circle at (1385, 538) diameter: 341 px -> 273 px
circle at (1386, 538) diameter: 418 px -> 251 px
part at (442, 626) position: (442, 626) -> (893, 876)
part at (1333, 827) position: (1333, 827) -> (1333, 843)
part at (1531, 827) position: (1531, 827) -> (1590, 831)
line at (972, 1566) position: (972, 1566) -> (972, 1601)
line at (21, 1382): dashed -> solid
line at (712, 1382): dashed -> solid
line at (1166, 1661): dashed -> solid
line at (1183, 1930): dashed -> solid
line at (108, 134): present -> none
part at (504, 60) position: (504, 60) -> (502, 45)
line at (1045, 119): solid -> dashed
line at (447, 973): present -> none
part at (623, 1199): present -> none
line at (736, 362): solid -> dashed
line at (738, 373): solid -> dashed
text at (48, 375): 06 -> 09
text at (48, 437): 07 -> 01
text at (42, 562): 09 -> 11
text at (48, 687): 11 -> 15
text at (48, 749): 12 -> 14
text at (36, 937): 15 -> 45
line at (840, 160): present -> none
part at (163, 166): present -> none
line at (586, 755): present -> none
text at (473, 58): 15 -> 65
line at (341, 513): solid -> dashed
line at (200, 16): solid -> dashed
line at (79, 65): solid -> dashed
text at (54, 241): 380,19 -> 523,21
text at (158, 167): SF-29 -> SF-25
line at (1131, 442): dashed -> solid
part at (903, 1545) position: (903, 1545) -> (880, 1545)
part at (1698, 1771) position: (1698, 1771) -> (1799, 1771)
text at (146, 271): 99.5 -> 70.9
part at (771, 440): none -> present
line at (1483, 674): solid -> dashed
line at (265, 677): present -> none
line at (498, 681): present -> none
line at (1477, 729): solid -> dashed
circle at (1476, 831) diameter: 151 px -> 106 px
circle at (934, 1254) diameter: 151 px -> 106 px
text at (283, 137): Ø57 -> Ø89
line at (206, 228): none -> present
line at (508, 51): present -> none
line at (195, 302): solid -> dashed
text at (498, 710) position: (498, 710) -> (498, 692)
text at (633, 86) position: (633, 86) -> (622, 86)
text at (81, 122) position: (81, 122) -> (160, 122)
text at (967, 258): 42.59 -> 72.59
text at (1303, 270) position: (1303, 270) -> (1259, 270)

====

What is being asked
Rewrite the listing from its first line up to and including the line containing "line at (108, 134): present -> none", replacing "dashed" with "broken" and changing nothing else.

Final answer
circle at (1385, 538) diameter: 341 px -> 273 px
circle at (1386, 538) diameter: 418 px -> 251 px
part at (442, 626) position: (442, 626) -> (893, 876)
part at (1333, 827) position: (1333, 827) -> (1333, 843)
part at (1531, 827) position: (1531, 827) -> (1590, 831)
line at (972, 1566) position: (972, 1566) -> (972, 1601)
line at (21, 1382): broken -> solid
line at (712, 1382): broken -> solid
line at (1166, 1661): broken -> solid
line at (1183, 1930): broken -> solid
line at (108, 134): present -> none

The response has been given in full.